[Your task] Reproduce word for word, from the entries below, the line with "33.9 ms: 1.02x", the line with "37.6 ms: 1.00x", and every line between them, and nothing more.

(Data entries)
==========
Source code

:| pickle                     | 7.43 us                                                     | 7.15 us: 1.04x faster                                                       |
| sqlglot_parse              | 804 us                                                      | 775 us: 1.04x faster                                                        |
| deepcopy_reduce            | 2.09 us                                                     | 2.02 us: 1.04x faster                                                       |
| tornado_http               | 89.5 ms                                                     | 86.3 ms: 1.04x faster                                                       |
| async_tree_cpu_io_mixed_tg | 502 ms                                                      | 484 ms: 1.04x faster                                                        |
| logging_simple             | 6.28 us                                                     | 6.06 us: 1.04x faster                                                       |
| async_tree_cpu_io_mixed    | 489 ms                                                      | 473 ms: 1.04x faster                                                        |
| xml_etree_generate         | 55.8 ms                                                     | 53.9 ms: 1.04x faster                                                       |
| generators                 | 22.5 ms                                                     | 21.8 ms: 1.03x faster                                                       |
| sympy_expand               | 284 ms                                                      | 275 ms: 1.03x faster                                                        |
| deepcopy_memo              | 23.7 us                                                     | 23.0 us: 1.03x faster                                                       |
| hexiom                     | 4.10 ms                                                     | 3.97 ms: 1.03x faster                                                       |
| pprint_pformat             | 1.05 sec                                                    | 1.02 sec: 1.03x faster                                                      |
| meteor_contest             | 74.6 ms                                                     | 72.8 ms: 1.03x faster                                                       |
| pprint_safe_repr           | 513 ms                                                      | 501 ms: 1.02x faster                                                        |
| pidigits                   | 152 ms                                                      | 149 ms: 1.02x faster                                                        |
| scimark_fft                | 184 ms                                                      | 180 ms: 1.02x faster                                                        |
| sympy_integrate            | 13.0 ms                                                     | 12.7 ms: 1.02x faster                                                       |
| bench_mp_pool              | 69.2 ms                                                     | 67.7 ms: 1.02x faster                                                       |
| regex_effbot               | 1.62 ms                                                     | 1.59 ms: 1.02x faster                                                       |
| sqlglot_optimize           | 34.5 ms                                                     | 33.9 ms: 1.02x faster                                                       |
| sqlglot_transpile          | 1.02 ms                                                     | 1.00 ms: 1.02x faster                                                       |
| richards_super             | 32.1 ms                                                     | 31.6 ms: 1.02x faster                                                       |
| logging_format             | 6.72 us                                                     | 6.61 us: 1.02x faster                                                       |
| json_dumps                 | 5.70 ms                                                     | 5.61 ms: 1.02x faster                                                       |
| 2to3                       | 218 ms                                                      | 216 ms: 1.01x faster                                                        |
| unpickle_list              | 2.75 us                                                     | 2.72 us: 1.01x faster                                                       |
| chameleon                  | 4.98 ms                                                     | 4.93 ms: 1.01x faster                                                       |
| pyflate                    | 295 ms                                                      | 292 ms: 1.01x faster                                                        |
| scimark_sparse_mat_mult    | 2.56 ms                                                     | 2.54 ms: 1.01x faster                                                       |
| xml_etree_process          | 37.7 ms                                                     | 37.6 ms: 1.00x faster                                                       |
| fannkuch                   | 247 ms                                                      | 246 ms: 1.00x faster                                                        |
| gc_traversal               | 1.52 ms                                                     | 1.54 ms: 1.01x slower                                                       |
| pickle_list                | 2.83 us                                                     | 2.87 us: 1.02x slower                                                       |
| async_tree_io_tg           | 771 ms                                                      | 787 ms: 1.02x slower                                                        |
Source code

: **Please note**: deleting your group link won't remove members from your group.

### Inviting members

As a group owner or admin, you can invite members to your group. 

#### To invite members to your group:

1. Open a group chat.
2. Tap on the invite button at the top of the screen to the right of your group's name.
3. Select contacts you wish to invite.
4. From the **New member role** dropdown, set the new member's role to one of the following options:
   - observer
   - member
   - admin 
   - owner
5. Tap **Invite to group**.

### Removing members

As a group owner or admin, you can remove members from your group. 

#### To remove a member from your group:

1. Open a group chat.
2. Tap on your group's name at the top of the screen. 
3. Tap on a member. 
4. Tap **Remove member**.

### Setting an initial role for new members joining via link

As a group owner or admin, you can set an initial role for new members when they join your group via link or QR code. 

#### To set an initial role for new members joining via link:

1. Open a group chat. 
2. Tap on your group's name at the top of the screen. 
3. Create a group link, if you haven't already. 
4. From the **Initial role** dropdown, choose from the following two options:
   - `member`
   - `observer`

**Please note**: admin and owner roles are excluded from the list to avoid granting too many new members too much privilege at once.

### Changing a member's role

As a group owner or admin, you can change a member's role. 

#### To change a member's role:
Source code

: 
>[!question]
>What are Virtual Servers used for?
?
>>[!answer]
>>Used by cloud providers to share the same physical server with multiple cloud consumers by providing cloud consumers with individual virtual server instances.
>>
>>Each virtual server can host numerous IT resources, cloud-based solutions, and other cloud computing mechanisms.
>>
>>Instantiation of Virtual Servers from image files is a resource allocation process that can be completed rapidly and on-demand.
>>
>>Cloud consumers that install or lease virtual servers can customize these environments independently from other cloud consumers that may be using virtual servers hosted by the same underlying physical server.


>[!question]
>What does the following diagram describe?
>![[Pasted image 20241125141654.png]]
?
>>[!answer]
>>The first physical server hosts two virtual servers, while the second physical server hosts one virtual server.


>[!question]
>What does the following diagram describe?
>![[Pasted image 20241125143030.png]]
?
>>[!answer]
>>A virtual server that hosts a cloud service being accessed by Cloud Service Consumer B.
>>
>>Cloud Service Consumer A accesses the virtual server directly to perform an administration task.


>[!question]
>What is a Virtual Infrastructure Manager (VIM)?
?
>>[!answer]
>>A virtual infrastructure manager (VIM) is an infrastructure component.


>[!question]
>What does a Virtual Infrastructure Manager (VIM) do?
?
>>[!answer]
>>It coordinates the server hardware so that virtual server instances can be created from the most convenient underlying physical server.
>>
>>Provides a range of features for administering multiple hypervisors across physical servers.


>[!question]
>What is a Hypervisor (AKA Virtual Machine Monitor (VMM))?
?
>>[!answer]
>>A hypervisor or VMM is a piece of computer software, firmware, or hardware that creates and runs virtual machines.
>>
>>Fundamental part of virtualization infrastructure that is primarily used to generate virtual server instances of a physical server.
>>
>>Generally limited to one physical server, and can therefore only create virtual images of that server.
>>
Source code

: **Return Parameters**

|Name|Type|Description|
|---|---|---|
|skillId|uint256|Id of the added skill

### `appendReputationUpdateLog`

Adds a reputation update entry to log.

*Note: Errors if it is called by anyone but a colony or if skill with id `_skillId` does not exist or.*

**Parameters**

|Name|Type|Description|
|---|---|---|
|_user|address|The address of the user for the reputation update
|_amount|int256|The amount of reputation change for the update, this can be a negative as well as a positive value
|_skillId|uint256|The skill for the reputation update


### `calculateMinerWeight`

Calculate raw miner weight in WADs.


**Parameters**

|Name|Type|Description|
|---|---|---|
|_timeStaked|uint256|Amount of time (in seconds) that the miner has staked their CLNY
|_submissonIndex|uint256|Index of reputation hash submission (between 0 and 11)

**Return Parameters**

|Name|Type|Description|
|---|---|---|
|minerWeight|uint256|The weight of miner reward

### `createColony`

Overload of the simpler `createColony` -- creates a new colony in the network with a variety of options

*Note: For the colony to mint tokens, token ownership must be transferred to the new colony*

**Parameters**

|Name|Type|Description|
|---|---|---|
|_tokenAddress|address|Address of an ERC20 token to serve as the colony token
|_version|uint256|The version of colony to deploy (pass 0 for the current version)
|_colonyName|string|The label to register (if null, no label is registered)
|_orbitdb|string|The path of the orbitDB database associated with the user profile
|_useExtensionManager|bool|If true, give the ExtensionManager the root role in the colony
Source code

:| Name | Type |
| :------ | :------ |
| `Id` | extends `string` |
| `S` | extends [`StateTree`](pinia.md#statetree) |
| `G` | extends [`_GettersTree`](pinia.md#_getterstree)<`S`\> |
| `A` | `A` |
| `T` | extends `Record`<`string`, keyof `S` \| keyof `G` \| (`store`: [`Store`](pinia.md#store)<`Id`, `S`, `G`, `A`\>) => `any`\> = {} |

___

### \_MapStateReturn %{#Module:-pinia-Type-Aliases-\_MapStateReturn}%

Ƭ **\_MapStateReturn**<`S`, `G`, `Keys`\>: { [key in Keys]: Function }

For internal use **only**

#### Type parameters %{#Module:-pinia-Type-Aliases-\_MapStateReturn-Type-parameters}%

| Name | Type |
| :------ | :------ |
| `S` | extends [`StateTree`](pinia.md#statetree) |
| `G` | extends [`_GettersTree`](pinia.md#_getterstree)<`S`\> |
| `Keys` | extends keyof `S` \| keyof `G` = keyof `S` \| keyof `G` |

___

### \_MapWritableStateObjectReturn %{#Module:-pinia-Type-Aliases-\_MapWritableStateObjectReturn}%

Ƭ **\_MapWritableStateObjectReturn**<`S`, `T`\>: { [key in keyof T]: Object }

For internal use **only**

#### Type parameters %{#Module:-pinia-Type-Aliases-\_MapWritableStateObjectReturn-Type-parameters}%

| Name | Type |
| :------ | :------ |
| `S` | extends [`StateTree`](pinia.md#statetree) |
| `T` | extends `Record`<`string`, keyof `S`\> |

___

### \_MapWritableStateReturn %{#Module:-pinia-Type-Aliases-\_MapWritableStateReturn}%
==========
[Exercise solution]
| sqlglot_optimize           | 34.5 ms                                                     | 33.9 ms: 1.02x faster                                                       |
| sqlglot_transpile          | 1.02 ms                                                     | 1.00 ms: 1.02x faster                                                       |
| richards_super             | 32.1 ms                                                     | 31.6 ms: 1.02x faster                                                       |
| logging_format             | 6.72 us                                                     | 6.61 us: 1.02x faster                                                       |
| json_dumps                 | 5.70 ms                                                     | 5.61 ms: 1.02x faster                                                       |
| 2to3                       | 218 ms                                                      | 216 ms: 1.01x faster                                                        |
| unpickle_list              | 2.75 us                                                     | 2.72 us: 1.01x faster                                                       |
| chameleon                  | 4.98 ms                                                     | 4.93 ms: 1.01x faster                                                       |
| pyflate                    | 295 ms                                                      | 292 ms: 1.01x faster                                                        |
| scimark_sparse_mat_mult    | 2.56 ms                                                     | 2.54 ms: 1.01x faster                                                       |
| xml_etree_process          | 37.7 ms                                                     | 37.6 ms: 1.00x faster                                                       |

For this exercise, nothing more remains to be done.